Text excerpt:
★ ★ ★ ★
Hutchinson’s comments echo a legal theory gaining traction among some scholars that the 14th Amendment — which was adopted after the Civil War to bar former Confederate officers from serving in government — would block Trump from returning to office.
That provision could be enforced by secretaries of state — often the chief elections officer in each state — by determining that Trump doesn’t meet the constitutional qualifications, Hutchinson said. Those officials are already responsible for determining whether a candidate meets other qualifications, like the Constitution’s minimum age requirement of 35.
But Hutchinson told Bloomberg Radio that he wouldn’t personally spearhead the effort to disqualify Trump. “I don’t need to, and I would not want to,” he said. “I made my case. I think it’s important for the public, for Republican voters, to understand this risk, and it should be a factor.”
Still, any move to block Trump from the ballot would spark another legal front for Trump as he fights four criminal indictments.
The Trump campaign said the 14th Amendment talk was a sign of desperation from “Joe Biden, Democrats, and Never Trumpers.”
“The people who are pursuing this absurd conspiracy theory and political attack on President Trump are stretching the law beyond recognition much like the political prosecutors in New York, Georgia, and DC,” said Trump campaign spokesman Steven Cheung. “There is no legal basis for this effort except in the minds of those who are pushing it.”
Hutchinson provided a moment of tension in last week’s GOP debate when he refused to say that he would support Trump as the party’s nominee if the former president is convicted of a crime.
Now, Hutchinson is under pressure to qualify for the second debate next month, since the Republican National Committee is increasing the thresholds to make the stage to 50,000 unique donors from 40,000, and to 3% support in at least three eligible polls from 1%.
Hutchinson had 42,000 donors to qualify for the first debate but is polling at 0.7% in the FiveThirtyEight average of polls.
★ ★ ★ ★
About this exercise: List every person mentioned by name in the excerpt about Hutchinson and the 14th Amendment.
★ ★ ★ ★
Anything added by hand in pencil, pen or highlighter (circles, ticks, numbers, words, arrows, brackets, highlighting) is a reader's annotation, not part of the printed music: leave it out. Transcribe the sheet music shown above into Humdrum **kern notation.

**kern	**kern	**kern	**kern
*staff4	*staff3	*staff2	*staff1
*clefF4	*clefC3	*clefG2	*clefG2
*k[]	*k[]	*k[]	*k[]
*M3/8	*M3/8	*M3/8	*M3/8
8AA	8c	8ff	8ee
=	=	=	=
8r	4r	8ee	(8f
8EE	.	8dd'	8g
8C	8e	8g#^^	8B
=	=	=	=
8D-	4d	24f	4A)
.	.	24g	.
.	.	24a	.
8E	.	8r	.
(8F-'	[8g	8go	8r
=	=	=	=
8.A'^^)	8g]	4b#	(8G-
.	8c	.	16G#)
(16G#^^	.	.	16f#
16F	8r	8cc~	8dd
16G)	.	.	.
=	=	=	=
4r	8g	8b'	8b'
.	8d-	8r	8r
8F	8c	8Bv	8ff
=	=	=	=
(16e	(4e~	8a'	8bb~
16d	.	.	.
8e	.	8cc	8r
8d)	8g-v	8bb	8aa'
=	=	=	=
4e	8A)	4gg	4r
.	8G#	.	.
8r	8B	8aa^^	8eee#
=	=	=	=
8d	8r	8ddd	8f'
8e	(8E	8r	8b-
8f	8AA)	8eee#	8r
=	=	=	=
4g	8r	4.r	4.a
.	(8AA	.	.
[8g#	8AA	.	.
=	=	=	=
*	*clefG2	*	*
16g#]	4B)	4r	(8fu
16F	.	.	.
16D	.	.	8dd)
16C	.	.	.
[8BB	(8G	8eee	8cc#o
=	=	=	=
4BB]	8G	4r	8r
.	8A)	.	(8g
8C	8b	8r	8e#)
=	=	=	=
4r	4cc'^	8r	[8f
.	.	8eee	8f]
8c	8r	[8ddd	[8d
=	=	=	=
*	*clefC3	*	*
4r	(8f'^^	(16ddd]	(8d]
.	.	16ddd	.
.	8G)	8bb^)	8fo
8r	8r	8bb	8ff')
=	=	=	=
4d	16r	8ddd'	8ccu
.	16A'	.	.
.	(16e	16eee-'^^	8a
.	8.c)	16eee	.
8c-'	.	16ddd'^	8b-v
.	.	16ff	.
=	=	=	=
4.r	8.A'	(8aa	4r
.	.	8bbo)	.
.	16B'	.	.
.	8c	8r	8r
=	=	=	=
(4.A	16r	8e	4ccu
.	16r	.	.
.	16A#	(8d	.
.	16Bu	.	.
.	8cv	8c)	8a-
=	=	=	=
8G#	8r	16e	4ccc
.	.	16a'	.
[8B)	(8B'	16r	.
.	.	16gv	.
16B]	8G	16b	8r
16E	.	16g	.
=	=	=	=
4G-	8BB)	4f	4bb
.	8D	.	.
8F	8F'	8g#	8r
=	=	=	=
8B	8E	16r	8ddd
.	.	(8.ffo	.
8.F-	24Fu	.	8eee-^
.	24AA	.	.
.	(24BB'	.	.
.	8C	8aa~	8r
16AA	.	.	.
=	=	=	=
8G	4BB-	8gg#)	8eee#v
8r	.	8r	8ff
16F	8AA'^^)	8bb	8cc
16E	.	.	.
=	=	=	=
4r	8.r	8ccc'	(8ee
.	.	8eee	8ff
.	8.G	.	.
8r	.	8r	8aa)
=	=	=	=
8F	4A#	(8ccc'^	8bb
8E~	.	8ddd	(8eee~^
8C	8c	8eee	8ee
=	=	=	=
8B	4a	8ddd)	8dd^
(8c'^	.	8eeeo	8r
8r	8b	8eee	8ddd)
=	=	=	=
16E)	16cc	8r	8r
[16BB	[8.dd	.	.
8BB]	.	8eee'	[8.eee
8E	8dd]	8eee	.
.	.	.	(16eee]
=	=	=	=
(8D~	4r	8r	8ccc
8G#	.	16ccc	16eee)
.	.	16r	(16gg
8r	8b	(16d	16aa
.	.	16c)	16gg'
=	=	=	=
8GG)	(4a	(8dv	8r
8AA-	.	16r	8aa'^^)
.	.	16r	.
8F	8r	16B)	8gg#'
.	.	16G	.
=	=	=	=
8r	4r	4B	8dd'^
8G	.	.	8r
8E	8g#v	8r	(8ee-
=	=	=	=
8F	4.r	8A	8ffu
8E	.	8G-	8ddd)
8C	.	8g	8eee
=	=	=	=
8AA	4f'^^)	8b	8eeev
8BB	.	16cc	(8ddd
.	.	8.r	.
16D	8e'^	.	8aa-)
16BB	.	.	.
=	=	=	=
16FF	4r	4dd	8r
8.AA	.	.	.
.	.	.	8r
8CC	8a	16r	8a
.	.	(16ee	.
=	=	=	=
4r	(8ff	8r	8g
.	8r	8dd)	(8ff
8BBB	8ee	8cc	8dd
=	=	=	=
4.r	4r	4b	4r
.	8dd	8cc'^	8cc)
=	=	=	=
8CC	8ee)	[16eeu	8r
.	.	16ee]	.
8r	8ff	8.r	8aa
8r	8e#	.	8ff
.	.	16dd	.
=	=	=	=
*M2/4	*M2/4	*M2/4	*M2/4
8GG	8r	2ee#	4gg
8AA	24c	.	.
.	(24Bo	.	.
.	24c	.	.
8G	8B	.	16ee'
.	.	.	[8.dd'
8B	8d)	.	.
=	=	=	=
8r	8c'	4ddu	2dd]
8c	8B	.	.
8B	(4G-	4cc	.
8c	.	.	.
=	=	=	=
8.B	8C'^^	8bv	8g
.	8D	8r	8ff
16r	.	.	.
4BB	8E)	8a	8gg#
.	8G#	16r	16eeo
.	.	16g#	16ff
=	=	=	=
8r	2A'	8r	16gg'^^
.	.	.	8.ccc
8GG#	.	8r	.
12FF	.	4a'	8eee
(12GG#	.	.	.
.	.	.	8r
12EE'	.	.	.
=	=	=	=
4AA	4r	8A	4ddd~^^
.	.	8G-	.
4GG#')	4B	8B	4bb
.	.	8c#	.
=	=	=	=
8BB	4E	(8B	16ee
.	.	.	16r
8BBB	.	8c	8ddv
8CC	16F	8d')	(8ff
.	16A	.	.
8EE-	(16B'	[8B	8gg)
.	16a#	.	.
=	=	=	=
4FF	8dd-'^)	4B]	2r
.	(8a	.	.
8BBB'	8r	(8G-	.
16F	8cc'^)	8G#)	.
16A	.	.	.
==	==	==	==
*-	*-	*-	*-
★ ★ ★ ★
Response to this task: Hutchinson, Trump, Joe Biden, Steven Cheung